Wu Hongsheng, Ma Keqiang, Liao Biling, Ji Tengfei, Zheng Zongmin, Yan Yong, Yu Jiongbiao, Yu Haitao, Liu Yue, Zhou Yanyuan, Huang Guangrong, Gu Weili, Cao Tiansheng
Department of Hepatobiliary Pancreatic Surgery, Huadu District People's Hospital of Guangzhou, Guangzhou, China.
Department of General Surgery, Guangzhou Red Cross Hospital, Guangzhou, China.
Sci Rep. 2025 May 27;15(1):18481. doi: 10.1038/s41598-025-03687-0.
This study aimed to investigate risk factors associated with conversion from early laparoscopic cholecystectomy (ELC) to open cholecystectomy in patients diagnosed with acute calculous cholecystitis (ACC). A retrospective analysis was conducted on 3,191 ACC patients who underwent ELC at eight clinical centers between January 2013 and December 2023. To evaluate risk factors for conversion during ELC, least absolute shrinkage and selection operator (LASSO) regression with ten-fold cross-validation was employed to identify and select the most relevant variables. Subsequently, a binary logistic regression model was built using the variables selected from LASSO regression to develop a nomogram for prediction. The model's performance was evaluated using external validation through receiver operating characteristic (ROC) curves for discrimination, Hosmer-Lemeshow test and calibration curves for calibration, and decision curve analysis (DCA) for clinical practicality. LASSO regression analysis identified five optimal variables from a total of twenty-nine for model development: preoperative C-reactive protein (CRP) level, anesthesia American Society of Anesthesiologists (ASA) classification, calculus location, Tokyo Guidelines 2018 (TG18) classification, and surgeon seniority. External validation of the model using the area under the curve (AUC) from ROC curves yielded moderate discrimination in both the training set (AUC = 0.868) and validation set (AUC = 0.833).
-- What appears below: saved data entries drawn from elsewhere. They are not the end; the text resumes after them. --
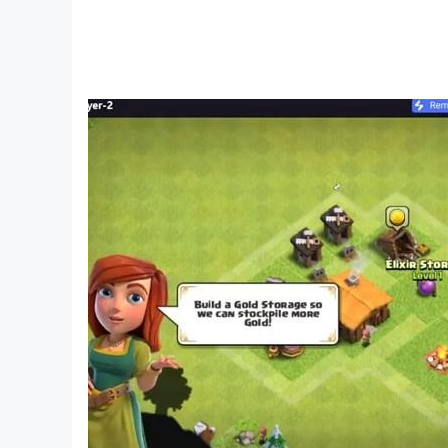
PVE, PVP dynamic system
Brothers easily immerse themselves in famous 
Exciting inter-server arenas or fiery Guild batt
unmissable OPERATION
- Exploring the seabed
- Heaven Island relic
- Dementor base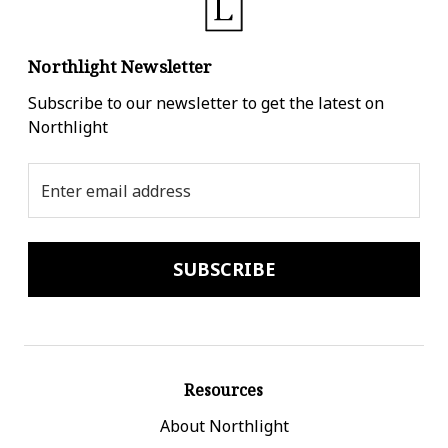
Northlight Newsletter
Subscribe to our newsletter to get the latest on
Northlight
Email
Address
Resources
About Northlight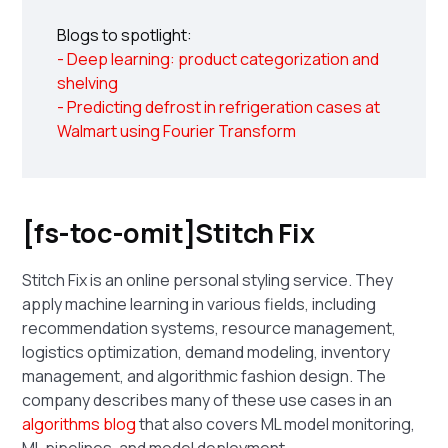
Blogs to spotlight:
- Deep learning: product categorization and
shelving
- Predicting defrost in refrigeration cases at
Walmart using Fourier Transform
[fs-toc-omit]Stitch Fix
Stitch Fix is an online personal styling service. They
apply machine learning in various fields, including
recommendation systems, resource management,
logistics optimization, demand modeling, inventory
management, and algorithmic fashion design. The
company describes many of these use cases in an
algorithms blog
that also covers ML model monitoring,
ML pipelines, and model deployment.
Calibration plots indicated good agreement between predicted and observed probabilities, suggesting good calibration of the nomogram. Additionally, DCA analysis supported the model's potential clinical usefulness. This study identified high preoperative CRP level, presence of gallbladder neck calculus, high grades in both anesthesia ASA and TG18 classifications, and junior surgeon as factors that can be used to predict the need for conversion to open surgery during ELC procedures for ACC patients.
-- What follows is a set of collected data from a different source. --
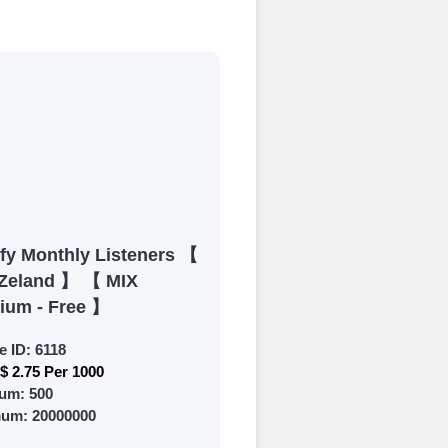
process
 Get started by
ly fund your
ypal, Crpto
ments. Paytm,
ify Monthly Listeners 【
Zeland 】 【 MIX
ium - Free 】
e ID:
6118
$ 2.75 Per 1000
 and prepare to
um:
500
mum:
20000000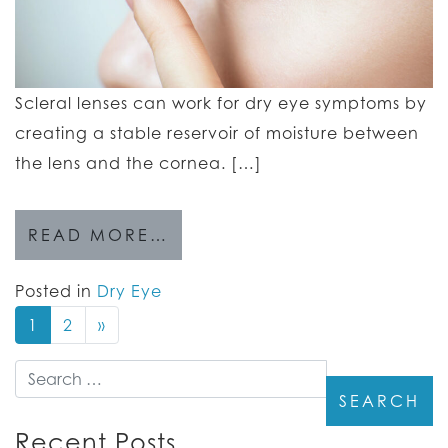
Scleral lenses can work for dry eye symptoms by
creating a stable reservoir of moisture between
the lens and the cornea. […]
READ MORE…
Posted in
Dry Eye
1
2
»
Search
Recent Posts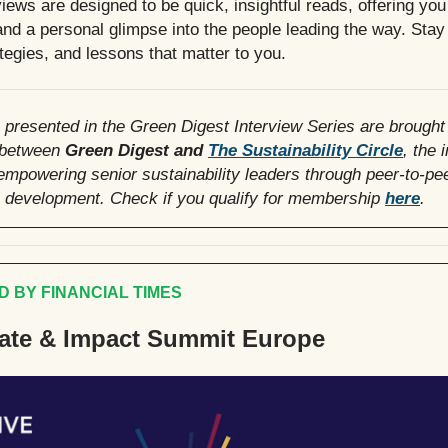
iews are designed to be quick, insightful reads, offering you
nd a personal glimpse into the people leading the way. Stay 
ategies, and lessons that matter to you.
 presented in the Green Digest Interview Series are brought
 between
Green Digest and
The Sustainability Circle
, the 
mpowering senior sustainability leaders through peer-to-pe
l development. Check if you qualify for membership
here
.
 BY FINANCIAL TIMES
ate & Impact Summit Europe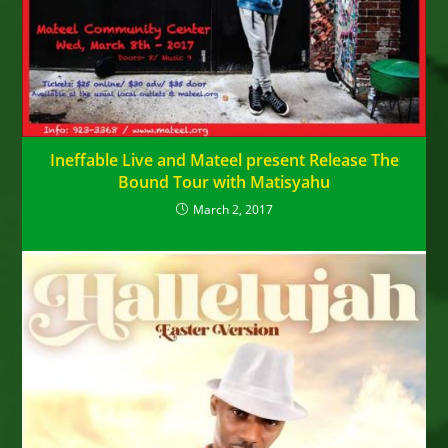
Ineffable Live and Mateel present Release The
Bound Tour with Matisyahu
March 2, 2017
本研究旨在调查急性结石性胆囊炎(ACC)患者早期腹腔镜胆囊切除术(ELC)转为开腹胆囊切除术的相关危险因素。对2013年1月至2023年12月期间在八个临床中心接受ELC的3191例ACC患者进行了回顾性分析。为评估ELC期间转为开腹手术的危险因素,采用最小绝对收缩和选择算子(LASSO)回归及十折交叉验证来识别和选择最相关变量。随后,使用从LASSO回归中选择的变量构建二元逻辑回归模型,以制定预测列线图。通过受试者工作特征(ROC)曲线进行鉴别、Hosmer-Lemeshow检验和校准曲线进行校准以及决策曲线分析(DCA)评估模型在临床实用性方面的性能,从而进行外部验证。LASSO回归分析从总共29个变量中确定了5个用于模型构建的最佳变量:术前C反应蛋白(CRP)水平、美国麻醉医师协会(ASA)麻醉分级、结石位置、2018年东京指南(TG18)分级和外科医生年资。使用ROC曲线下面积(AUC)对模型进行外部验证,结果显示在训练集(AUC = 0.868)和验证集(AUC = 0.833)中均具有中等鉴别能力。校准图表明预测概率与观察概率之间具有良好的一致性,提示列线图校准良好。此外,DCA分析支持该模型具有潜在的临床实用性。本研究确定,术前CRP水平高、存在胆囊颈部结石、ASA麻醉分级和TG18分级均为高级别以及外科医生年资低是可用于预测ACC患者ELC手术期间转为开腹手术必要性的因素。